> **Assigned task**
Copy the lines below word for word, skipping any image.

> **Provided entries**
- - - - - - -
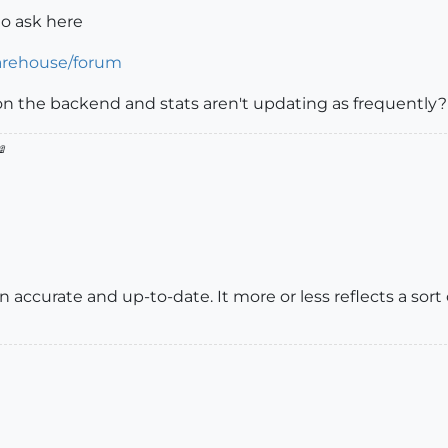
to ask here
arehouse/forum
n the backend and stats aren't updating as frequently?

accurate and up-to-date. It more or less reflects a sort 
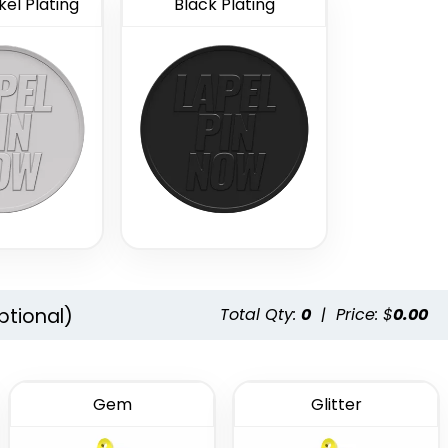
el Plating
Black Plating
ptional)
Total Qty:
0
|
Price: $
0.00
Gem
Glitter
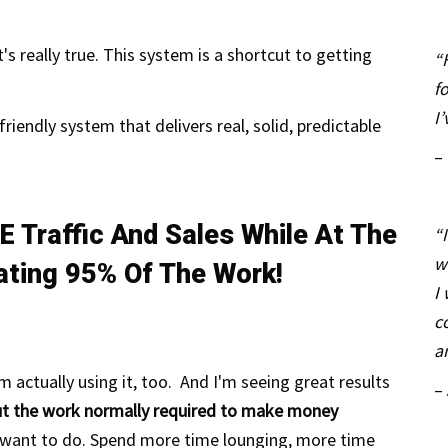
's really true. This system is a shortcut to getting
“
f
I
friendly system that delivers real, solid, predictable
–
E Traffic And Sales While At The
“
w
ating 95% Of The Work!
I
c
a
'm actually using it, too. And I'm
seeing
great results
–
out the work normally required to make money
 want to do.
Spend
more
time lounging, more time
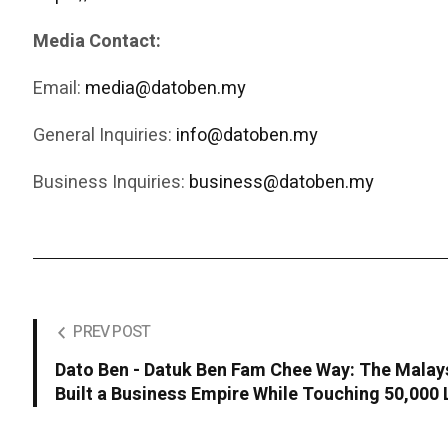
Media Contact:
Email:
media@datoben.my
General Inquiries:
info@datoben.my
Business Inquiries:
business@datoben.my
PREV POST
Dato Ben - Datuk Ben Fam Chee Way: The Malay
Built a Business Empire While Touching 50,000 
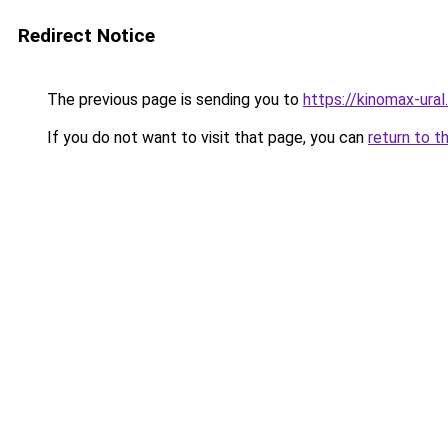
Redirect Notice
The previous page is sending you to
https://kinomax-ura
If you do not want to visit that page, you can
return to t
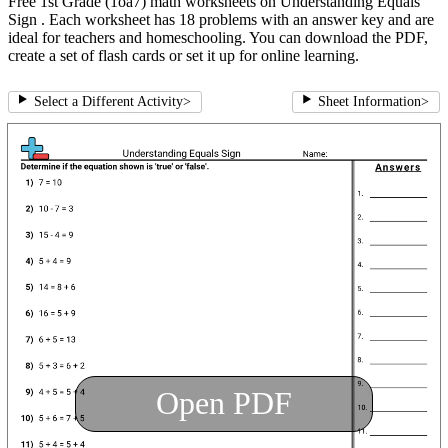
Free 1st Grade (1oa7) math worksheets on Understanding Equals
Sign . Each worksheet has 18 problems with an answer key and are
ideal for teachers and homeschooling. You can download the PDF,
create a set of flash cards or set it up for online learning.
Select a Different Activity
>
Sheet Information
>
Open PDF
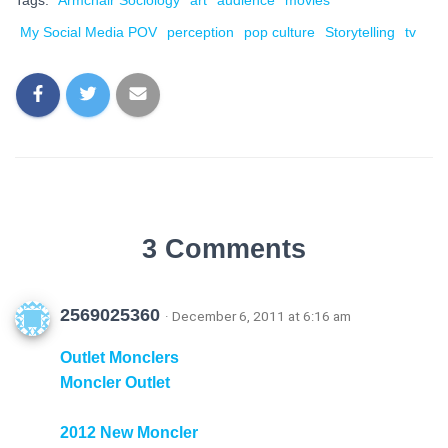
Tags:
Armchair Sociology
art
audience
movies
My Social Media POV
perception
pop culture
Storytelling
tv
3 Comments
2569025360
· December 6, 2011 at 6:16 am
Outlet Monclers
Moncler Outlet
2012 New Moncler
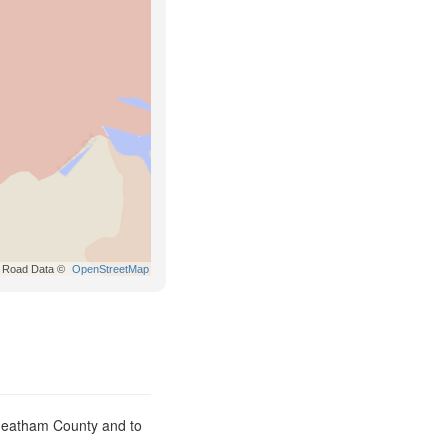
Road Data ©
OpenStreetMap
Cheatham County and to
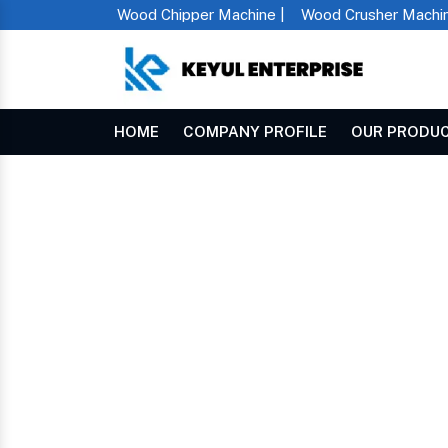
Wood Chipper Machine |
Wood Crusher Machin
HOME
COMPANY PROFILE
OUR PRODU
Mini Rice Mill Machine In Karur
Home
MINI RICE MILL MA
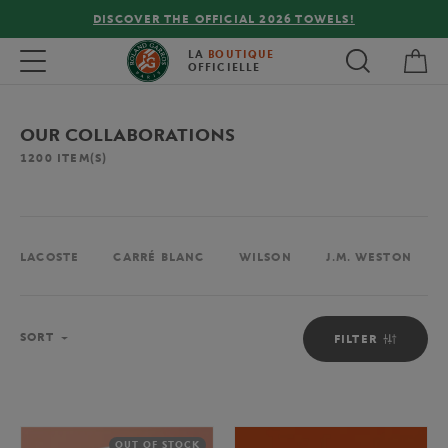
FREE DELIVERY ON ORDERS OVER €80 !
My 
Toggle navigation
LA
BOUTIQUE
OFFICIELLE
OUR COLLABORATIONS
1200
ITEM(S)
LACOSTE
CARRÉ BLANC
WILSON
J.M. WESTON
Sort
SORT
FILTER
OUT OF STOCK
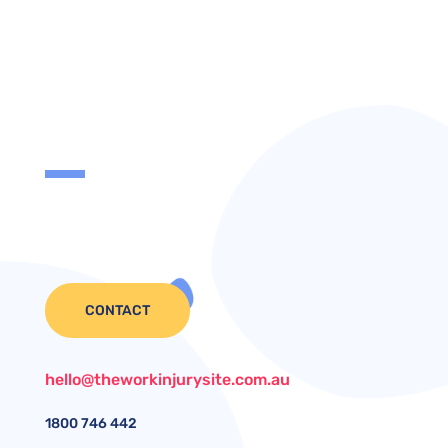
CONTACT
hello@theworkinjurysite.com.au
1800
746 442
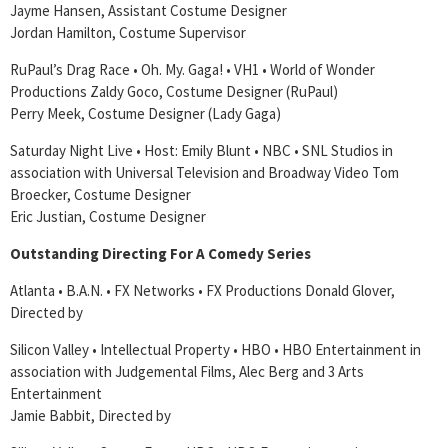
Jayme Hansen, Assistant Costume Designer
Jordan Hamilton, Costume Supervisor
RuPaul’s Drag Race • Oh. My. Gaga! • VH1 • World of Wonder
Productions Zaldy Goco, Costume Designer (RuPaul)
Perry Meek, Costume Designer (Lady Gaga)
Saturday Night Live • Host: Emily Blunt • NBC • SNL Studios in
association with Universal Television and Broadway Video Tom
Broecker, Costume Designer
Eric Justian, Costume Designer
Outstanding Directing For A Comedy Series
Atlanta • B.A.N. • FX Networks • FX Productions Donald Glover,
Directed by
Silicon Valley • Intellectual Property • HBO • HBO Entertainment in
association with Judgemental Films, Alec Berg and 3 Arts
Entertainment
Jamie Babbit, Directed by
- - - - - - -
> **Expected output**
to ask here
arehouse/forum
n the backend and stats aren't updating as frequently?

accurate and up-to-date. It more or less reflects a sort 
el Plating
Black Plating
ptional)
Total Qty:
0
|
Price: $
0.00
Gem
Glitter
's really true. This system is a shortcut to getting
“
f
I
friendly system that delivers real, solid, predictable
–
E Traffic And Sales While At The
“
w
ating 95% Of The Work!
I
c
a
'm actually using it, too. And I'm
seeing
great results
–
out the work normally required to make money
 want to do.
Spend
more
time lounging, more time
Media Contact:
Email:
media@datoben.my
General Inquiries:
info@datoben.my
Business Inquiries:
business@datoben.my
PREV POST
Dato Ben - Datuk Ben Fam Chee Way: The Malay
Built a Business Empire While Touching 50,000 
Redirect Notice
The previous page is sending you to
https://kinomax-ura
If you do not want to visit that page, you can
return to t
Free 1st Grade (1oa7) math worksheets on Understanding Equals
Sign . Each worksheet has 18 problems with an answer key and are
ideal for teachers and homeschooling. You can download the PDF,
create a set of flash cards or set it up for online learning.
Select a Different Activity
>
Sheet Information
>
Open PDF
Tags:
Armchair Sociology
art
audience
movies
My Social Media POV
perception
pop culture
Storytelling
tv
3 Comments
2569025360
· December 6, 2011 at 6:16 am
Outlet Monclers
Moncler Outlet
2012 New Moncler
Road Data ©
OpenStreetMap
Cheatham County and to
Wood Chipper Machine |
Wood Crusher Machin
HOME
COMPANY PROFILE
OUR PRODU
Mini Rice Mill Machine In Karur
Home
MINI RICE MILL MA
FREE DELIVERY ON ORDERS OVER €80 !
My 
Toggle navigation
LA
BOUTIQUE
OFFICIELLE
OUR COLLABORATIONS
1200
ITEM(S)
LACOSTE
CARRÉ BLANC
WILSON
J.M. WESTON
Sort
SORT
FILTER
OUT OF STOCK
CONTACT
hello@theworkinjurysite.com.au
1800
746 442
Jayme Hansen, Assistant Costume Designer
Jordan Hamilton, Costume Supervisor
RuPaul’s Drag Race • Oh. My. Gaga! • VH1 • World of Wonder
Productions Zaldy Goco, Costume Designer (RuPaul)
Perry Meek, Costume Designer (Lady Gaga)
Saturday Night Live • Host: Emily Blunt • NBC • SNL Studios in
association with Universal Television and Broadway Video Tom
Broecker, Costume Designer
Eric Justian, Costume Designer
Outstanding Directing For A Comedy Series
Atlanta • B.A.N. • FX Networks • FX Productions Donald Glover,
Directed by
Silicon Valley • Intellectual Property • HBO • HBO Entertainment in
association with Judgemental Films, Alec Berg and 3 Arts
Entertainment
Jamie Babbit, Directed by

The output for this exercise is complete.